Sunday, August 12, 2007

my growing girls



my little girl will be one month old tomorrow. totally nuts. she is becoming a real little woman. she eats so much these days and is so efficient at letting me know exactly what she needs. she is now sleeping so peacefully on my lap after her, like, 33rd feed of the day or something. but really, what else do i have to do? it's smokey as all heck outside, so we can't go for a walk. i can't really clean the house one handed, can i? and who needs to get dressed? it's sunday. so we're just hangin. we had a very rough night. eliana was perfect, slept like an angel, woke up and nursed and then went right back down. but her sweet sister, lucy, is having a very hard time. after three weeks of different diagnosis and various, unrelated, yet equally distressing conditions, it was finally decided that she had some sort of auto-immune disease, perhaps rocky mountain spotted fever due to excessive tic bites this year. the doctor prescribed her a heavy regimen of steroids and antibiotics and we thought she seemed to be doing a bit better. intermittent strange behavior, but lots of zesty, zany old lucy moments to counter- balance. but last night she started with the terrible pain whimpers again. she also was doing this extremely distressing frozen standing - like she can't move because it hurst too much. while the baby slept, jeff and i paced like anxious zombies, trying to decide what to do. each trip to the emergency clinic adds another hundred dollars to our growing vet debt. we gave her more meds and called the vet and finally decided to just try and rest (modeling the behavior of miss elie, the perfect). then lucy took herself up to the the top tier of the yard and lay down. jeffy and i were extremely upset by this as she always sleeps by us and never goes up there if we're around. it seemed so surreal, so strange.

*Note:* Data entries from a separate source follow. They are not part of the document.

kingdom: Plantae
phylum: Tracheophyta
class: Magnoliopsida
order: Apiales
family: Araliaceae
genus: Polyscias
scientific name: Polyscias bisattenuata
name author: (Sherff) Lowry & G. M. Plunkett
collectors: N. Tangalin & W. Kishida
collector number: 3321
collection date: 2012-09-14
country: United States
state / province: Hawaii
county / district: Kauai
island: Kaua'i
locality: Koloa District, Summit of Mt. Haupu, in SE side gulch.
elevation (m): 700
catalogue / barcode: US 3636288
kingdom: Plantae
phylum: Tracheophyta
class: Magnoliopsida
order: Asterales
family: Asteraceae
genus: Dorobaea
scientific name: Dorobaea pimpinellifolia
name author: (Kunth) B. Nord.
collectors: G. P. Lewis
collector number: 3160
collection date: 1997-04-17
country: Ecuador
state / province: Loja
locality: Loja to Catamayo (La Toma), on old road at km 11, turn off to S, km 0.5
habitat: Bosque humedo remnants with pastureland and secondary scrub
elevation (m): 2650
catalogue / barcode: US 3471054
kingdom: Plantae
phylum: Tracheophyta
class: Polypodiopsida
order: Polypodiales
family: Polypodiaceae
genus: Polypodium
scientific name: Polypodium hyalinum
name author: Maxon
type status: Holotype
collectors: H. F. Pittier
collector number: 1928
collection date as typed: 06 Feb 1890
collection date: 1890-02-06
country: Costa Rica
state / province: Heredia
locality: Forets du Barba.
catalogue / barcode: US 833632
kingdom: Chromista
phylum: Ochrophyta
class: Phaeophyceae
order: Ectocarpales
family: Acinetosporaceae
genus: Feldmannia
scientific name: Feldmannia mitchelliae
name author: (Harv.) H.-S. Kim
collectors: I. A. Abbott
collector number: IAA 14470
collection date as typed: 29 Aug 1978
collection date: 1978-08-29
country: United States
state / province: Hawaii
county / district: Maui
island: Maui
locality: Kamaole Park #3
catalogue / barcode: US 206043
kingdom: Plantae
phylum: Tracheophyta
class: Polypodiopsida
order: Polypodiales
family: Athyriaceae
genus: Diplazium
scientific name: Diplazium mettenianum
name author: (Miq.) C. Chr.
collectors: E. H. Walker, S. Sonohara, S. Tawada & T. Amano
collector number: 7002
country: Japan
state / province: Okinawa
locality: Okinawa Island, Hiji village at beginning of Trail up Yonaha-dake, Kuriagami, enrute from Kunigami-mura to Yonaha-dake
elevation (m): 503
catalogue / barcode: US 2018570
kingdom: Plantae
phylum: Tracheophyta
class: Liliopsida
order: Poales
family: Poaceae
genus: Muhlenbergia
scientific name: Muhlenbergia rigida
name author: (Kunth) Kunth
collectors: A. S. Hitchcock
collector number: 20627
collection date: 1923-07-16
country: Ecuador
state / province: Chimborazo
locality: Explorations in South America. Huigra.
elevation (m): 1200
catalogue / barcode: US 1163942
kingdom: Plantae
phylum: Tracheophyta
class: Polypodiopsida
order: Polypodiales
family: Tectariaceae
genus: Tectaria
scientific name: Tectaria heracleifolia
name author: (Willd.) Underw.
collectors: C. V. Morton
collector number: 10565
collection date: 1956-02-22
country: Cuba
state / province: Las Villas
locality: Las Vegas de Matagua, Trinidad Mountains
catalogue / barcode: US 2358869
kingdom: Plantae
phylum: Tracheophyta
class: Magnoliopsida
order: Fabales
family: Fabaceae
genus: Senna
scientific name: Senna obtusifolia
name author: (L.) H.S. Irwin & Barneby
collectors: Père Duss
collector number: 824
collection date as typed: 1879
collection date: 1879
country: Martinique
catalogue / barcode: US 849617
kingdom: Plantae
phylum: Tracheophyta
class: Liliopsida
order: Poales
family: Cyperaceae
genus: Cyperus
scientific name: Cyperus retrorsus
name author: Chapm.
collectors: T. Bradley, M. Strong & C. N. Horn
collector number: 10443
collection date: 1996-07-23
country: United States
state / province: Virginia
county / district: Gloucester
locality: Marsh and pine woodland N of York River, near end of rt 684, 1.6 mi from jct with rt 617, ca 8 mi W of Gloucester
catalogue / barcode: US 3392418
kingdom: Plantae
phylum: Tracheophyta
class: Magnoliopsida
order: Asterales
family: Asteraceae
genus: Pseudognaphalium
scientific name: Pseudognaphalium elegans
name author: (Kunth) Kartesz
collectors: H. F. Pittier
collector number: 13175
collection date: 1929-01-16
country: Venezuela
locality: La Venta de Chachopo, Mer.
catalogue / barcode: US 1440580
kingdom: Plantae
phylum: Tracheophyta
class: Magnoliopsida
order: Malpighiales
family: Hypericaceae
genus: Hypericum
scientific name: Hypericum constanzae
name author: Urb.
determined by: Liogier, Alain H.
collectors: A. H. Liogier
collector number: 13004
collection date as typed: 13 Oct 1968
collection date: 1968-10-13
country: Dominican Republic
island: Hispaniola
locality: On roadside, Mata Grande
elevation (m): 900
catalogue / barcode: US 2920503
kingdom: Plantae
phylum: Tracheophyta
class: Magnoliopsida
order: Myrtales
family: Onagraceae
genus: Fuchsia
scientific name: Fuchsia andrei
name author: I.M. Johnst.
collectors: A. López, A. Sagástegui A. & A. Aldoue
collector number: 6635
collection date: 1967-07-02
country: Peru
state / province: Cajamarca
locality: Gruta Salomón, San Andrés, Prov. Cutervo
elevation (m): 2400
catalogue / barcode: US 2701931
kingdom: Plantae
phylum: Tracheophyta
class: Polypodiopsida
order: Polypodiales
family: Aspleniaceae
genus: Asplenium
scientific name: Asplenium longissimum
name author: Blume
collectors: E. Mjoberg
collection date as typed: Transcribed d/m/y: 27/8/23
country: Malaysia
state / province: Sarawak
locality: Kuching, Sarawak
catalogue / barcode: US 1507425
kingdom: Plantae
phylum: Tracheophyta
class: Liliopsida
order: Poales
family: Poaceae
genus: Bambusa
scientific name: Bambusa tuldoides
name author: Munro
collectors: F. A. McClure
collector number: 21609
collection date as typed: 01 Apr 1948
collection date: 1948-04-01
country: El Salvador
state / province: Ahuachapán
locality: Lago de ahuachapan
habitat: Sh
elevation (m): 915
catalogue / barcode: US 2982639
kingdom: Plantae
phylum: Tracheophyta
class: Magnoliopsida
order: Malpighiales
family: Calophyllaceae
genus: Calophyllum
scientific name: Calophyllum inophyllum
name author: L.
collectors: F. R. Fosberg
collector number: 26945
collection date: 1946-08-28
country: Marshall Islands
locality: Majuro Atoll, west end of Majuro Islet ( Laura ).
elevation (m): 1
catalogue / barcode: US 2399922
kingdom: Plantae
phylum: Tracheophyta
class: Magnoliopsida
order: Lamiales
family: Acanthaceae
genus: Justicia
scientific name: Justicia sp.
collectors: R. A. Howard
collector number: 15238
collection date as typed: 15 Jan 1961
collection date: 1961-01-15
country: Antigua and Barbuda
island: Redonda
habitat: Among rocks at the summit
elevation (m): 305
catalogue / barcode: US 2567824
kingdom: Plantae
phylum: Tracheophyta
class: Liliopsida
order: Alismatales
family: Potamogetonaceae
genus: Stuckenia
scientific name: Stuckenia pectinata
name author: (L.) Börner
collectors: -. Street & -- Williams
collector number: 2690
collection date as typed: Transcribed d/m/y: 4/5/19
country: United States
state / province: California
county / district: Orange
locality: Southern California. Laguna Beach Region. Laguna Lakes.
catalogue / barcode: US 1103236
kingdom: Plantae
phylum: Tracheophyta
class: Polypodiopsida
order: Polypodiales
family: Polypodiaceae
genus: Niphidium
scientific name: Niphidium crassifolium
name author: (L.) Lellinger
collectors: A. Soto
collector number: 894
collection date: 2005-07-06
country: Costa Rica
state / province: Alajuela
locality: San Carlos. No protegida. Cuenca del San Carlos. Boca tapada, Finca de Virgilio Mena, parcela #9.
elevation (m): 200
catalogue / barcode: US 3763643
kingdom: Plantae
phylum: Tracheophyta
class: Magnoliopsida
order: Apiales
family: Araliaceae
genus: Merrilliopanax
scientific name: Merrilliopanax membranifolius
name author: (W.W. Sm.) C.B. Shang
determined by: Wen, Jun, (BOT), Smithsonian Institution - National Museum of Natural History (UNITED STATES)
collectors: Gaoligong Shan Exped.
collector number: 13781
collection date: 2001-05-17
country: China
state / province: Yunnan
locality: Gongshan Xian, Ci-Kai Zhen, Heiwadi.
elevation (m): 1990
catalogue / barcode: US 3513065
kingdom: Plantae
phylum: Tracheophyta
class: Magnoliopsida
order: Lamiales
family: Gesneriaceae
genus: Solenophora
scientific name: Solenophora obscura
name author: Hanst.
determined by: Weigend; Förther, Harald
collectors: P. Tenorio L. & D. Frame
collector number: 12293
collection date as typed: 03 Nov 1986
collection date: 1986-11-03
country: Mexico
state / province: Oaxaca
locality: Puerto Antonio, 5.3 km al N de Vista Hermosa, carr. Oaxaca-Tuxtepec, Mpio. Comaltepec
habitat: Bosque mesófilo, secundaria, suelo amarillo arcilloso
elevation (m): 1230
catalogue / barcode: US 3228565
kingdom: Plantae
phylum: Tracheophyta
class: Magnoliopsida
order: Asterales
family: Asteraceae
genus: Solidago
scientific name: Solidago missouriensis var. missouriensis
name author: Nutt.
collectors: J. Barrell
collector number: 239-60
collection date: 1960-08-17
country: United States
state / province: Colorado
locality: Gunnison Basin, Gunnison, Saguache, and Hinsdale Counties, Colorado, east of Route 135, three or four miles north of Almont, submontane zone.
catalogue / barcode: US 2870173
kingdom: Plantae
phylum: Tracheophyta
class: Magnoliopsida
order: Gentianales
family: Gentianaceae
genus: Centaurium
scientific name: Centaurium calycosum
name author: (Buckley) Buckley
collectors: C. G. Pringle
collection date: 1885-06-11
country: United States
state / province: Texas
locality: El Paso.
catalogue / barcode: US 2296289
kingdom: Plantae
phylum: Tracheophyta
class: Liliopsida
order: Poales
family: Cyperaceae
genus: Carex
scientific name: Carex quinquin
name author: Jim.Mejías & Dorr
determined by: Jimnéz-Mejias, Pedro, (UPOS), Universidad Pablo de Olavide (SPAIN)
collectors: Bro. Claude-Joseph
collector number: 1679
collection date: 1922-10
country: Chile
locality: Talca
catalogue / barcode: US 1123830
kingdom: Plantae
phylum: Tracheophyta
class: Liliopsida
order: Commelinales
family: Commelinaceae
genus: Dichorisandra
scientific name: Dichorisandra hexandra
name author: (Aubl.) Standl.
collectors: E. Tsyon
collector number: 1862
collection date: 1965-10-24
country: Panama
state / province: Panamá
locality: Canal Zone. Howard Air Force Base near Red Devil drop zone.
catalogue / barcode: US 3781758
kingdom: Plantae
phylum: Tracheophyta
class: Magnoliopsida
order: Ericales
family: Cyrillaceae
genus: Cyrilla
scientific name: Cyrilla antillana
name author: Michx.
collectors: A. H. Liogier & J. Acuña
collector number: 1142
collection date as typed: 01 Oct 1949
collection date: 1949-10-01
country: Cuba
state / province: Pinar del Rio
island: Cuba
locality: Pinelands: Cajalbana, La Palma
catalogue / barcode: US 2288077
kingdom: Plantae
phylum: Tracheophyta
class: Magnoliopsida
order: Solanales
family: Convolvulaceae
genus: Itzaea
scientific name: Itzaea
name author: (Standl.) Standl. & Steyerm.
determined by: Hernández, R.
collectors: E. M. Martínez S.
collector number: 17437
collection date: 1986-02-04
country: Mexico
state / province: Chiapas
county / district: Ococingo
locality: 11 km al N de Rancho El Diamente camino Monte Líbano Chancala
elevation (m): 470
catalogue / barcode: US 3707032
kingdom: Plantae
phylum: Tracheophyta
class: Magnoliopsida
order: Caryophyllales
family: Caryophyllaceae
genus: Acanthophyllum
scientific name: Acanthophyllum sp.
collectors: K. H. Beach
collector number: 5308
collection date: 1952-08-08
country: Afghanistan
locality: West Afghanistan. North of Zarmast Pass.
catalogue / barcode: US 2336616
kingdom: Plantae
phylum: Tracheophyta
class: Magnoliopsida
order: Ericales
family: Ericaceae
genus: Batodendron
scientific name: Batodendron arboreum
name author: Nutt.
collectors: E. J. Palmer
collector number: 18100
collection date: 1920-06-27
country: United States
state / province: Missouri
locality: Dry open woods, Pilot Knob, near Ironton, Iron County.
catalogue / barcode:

now it's the afternoon and she seems to be acting a bit more normal. she's asleep on the floor at my feet, while her sister is asleep on my lap and i'm wondering why i'm not asleep with them both. i just never knew i could love the way i love these two little creatures. i never wanted a dog and now i'm so smitten with this mutt from lolo. i can't imagine life without her. and we have such big plans for her and her sister. they hardly even know each other yet. so if you read this (and it seems a few folks actually do), please keep a special thought for lucy and her recovery. we will see the doggie disease specialist tomorrow and hope for the best.

1 comment:

Kelli said...

My prayers go out to you miss lucy, you will pull through as your family has lots fo plans for so many fun adventures yet to come., Biyou sends his cheeks for you and says just think if nibbling on them when the plain gets bad! We love you and and sending your strength and good energy!